◆ AIM OF THE EXERCISE
So long as no pictures are carried over, output the records below exactly.

(Saved entries)
......

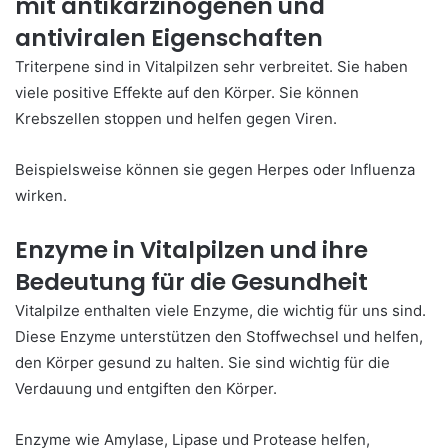
mit antikarzinogenen und
antiviralen Eigenschaften
Triterpene sind in Vitalpilzen sehr verbreitet. Sie haben
viele positive Effekte auf den Körper. Sie können
Krebszellen stoppen und helfen gegen Viren.
Beispielsweise können sie gegen Herpes oder Influenza
wirken.
Enzyme in Vitalpilzen und ihre
Bedeutung für die Gesundheit
Vitalpilze enthalten viele Enzyme, die wichtig für uns sind.
Diese Enzyme unterstützen den Stoffwechsel und helfen,
den Körper gesund zu halten. Sie sind wichtig für die
Verdauung und entgiften den Körper.
Enzyme wie Amylase, Lipase und Protease helfen,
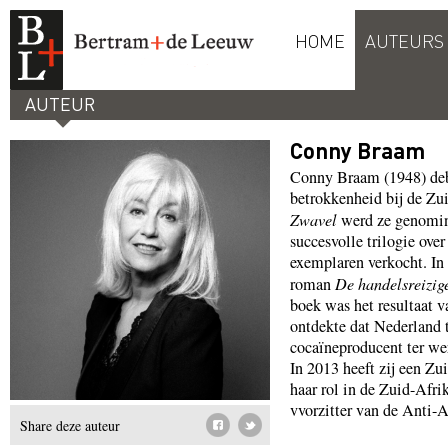
HOME
AUTEURS
AUTEUR
Conny Braam
Conny Braam (1948) de
betrokkenheid bij de Zui
Zwavel
werd ze genomin
succesvolle trilogie ov
exemplaren verkocht. In
roman
De handelsreizig
boek was het resultaat 
ontdekte dat Nederland 
cocaïneproducent ter we
In 2013 heeft zij een Z
haar rol in de Zuid-Afr
vvorzitter van de Anti
Share deze auteur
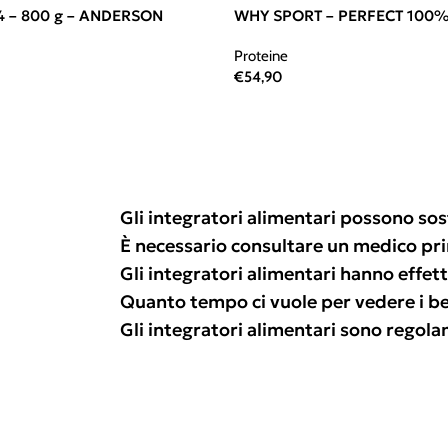
 – 800 g – ANDERSON
WHY SPORT – PERFECT 100%
Proteine
€
54,90
Gli integratori alimentari possono sos
È necessario consultare un medico pr
Gli integratori alimentari hanno effetti
Quanto tempo ci vuole per vedere i ben
Gli integratori alimentari sono regol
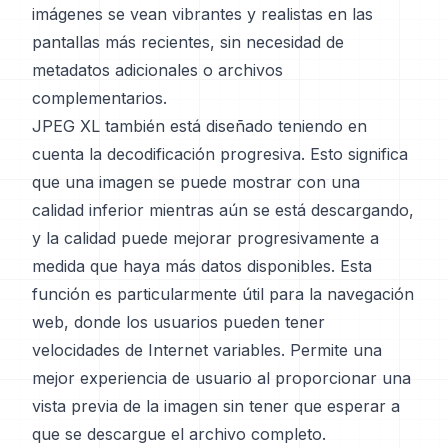
imágenes se vean vibrantes y realistas en las
pantallas más recientes, sin necesidad de
metadatos adicionales o archivos
complementarios.
JPEG XL también está diseñado teniendo en
cuenta la decodificación progresiva. Esto significa
que una imagen se puede mostrar con una
calidad inferior mientras aún se está descargando,
y la calidad puede mejorar progresivamente a
medida que haya más datos disponibles. Esta
función es particularmente útil para la navegación
web, donde los usuarios pueden tener
velocidades de Internet variables. Permite una
mejor experiencia de usuario al proporcionar una
vista previa de la imagen sin tener que esperar a
que se descargue el archivo completo.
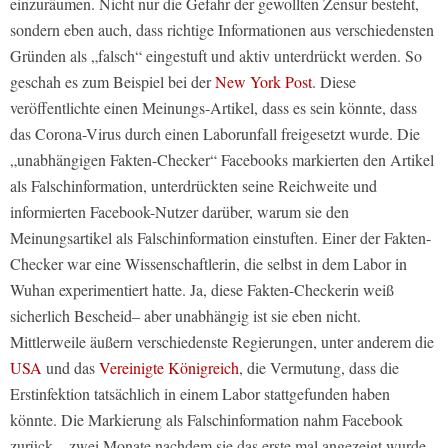
einzuräumen. Nicht nur die Gefahr der gewollten Zensur besteht,
sondern eben auch, dass richtige Informationen aus verschiedensten
Gründen als „falsch“ eingestuft und aktiv unterdrückt werden. So
geschah es zum Beispiel bei der
New York Post
.
Diese
veröffentlichte einen Meinungs-Artikel, dass es sein könnte, dass
das Corona-Virus durch einen Laborunfall freigesetzt wurde. Die
„unabhängigen Fakten-Checker“ Facebooks markierten den Artikel
als Falschinformation, unterdrückten seine Reichweite und
informierten Facebook-Nutzer darüber, warum sie den
Meinungsartikel als Falschinformation einstuften. Einer der Fakten-
Checker war eine Wissenschaftlerin, die selbst in dem Labor in
Wuhan experimentiert hatte. Ja, diese Fakten-Checkerin weiß
sicherlich Bescheid– aber unabhängig ist sie eben nicht.
Mittlerweile äußern verschiedenste Regierungen, unter anderem die
USA
und das
Vereinigte Königreich
, die Vermutung, dass die
Erstinfektion tatsächlich in einem Labor stattgefunden haben
könnte. Die Markierung als Falschinformation nahm Facebook
zurück – zwei Monate nachdem sie das erste mal angezeigt wurde.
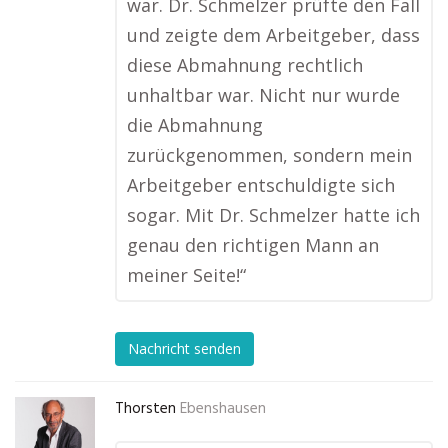
war. Dr. Schmelzer prüfte den Fall
und zeigte dem Arbeitgeber, dass
diese Abmahnung rechtlich
unhaltbar war. Nicht nur wurde
die Abmahnung
zurückgenommen, sondern mein
Arbeitgeber entschuldigte sich
sogar. Mit Dr. Schmelzer hatte ich
genau den richtigen Mann an
meiner Seite!“
Nachricht senden
Thorsten
Ebenshausen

......

◆ OUTPUT OF THE EXERCISE
mit antikarzinogenen und
antiviralen Eigenschaften
Triterpene sind in Vitalpilzen sehr verbreitet. Sie haben
viele positive Effekte auf den Körper. Sie können
Krebszellen stoppen und helfen gegen Viren.
Beispielsweise können sie gegen Herpes oder Influenza
wirken.
Enzyme in Vitalpilzen und ihre
Bedeutung für die Gesundheit
Vitalpilze enthalten viele Enzyme, die wichtig für uns sind.
Diese Enzyme unterstützen den Stoffwechsel und helfen,
den Körper gesund zu halten. Sie sind wichtig für die
Verdauung und entgiften den Körper.
Enzyme wie Amylase, Lipase und Protease helfen,
HOME
AUTEURS
AUTEUR
Conny Braam
Conny Braam (1948) de
betrokkenheid bij de Zui
Zwavel
werd ze genomin
succesvolle trilogie ov
exemplaren verkocht. In
roman
De handelsreizig
boek was het resultaat 
ontdekte dat Nederland 
cocaïneproducent ter we
In 2013 heeft zij een Z
haar rol in de Zuid-Afr
vvorzitter van de Anti
Share deze auteur
 – 800 g – ANDERSON
WHY SPORT – PERFECT 100%
Proteine
€
54,90
Gli integratori alimentari possono sos
È necessario consultare un medico pr
Gli integratori alimentari hanno effetti
Quanto tempo ci vuole per vedere i ben
Gli integratori alimentari sono regol
imágenes se vean vibrantes y realistas en las
pantallas más recientes, sin necesidad de
metadatos adicionales o archivos
complementarios.
JPEG XL también está diseñado teniendo en
cuenta la decodificación progresiva. Esto significa
que una imagen se puede mostrar con una
calidad inferior mientras aún se está descargando,
y la calidad puede mejorar progresivamente a
medida que haya más datos disponibles. Esta
función es particularmente útil para la navegación
web, donde los usuarios pueden tener
velocidades de Internet variables. Permite una
mejor experiencia de usuario al proporcionar una
vista previa de la imagen sin tener que esperar a
que se descargue el archivo completo.
einzuräumen. Nicht nur die Gefahr der gewollten Zensur besteht,
sondern eben auch, dass richtige Informationen aus verschiedensten
Gründen als „falsch“ eingestuft und aktiv unterdrückt werden. So
geschah es zum Beispiel bei der
New York Post
.
Diese
veröffentlichte einen Meinungs-Artikel, dass es sein könnte, dass
das Corona-Virus durch einen Laborunfall freigesetzt wurde. Die
„unabhängigen Fakten-Checker“ Facebooks markierten den Artikel
als Falschinformation, unterdrückten seine Reichweite und
informierten Facebook-Nutzer darüber, warum sie den
Meinungsartikel als Falschinformation einstuften. Einer der Fakten-
Checker war eine Wissenschaftlerin, die selbst in dem Labor in
Wuhan experimentiert hatte. Ja, diese Fakten-Checkerin weiß
sicherlich Bescheid– aber unabhängig ist sie eben nicht.
Mittlerweile äußern verschiedenste Regierungen, unter anderem die
USA
und das
Vereinigte Königreich
, die Vermutung, dass die
Erstinfektion tatsächlich in einem Labor stattgefunden haben
könnte. Die Markierung als Falschinformation nahm Facebook
zurück – zwei Monate nachdem sie das erste mal angezeigt wurde.
war. Dr. Schmelzer prüfte den Fall
und zeigte dem Arbeitgeber, dass
diese Abmahnung rechtlich
unhaltbar war. Nicht nur wurde
die Abmahnung
zurückgenommen, sondern mein
Arbeitgeber entschuldigte sich
sogar. Mit Dr. Schmelzer hatte ich
genau den richtigen Mann an
meiner Seite!“
Nachricht senden
Thorsten
Ebenshausen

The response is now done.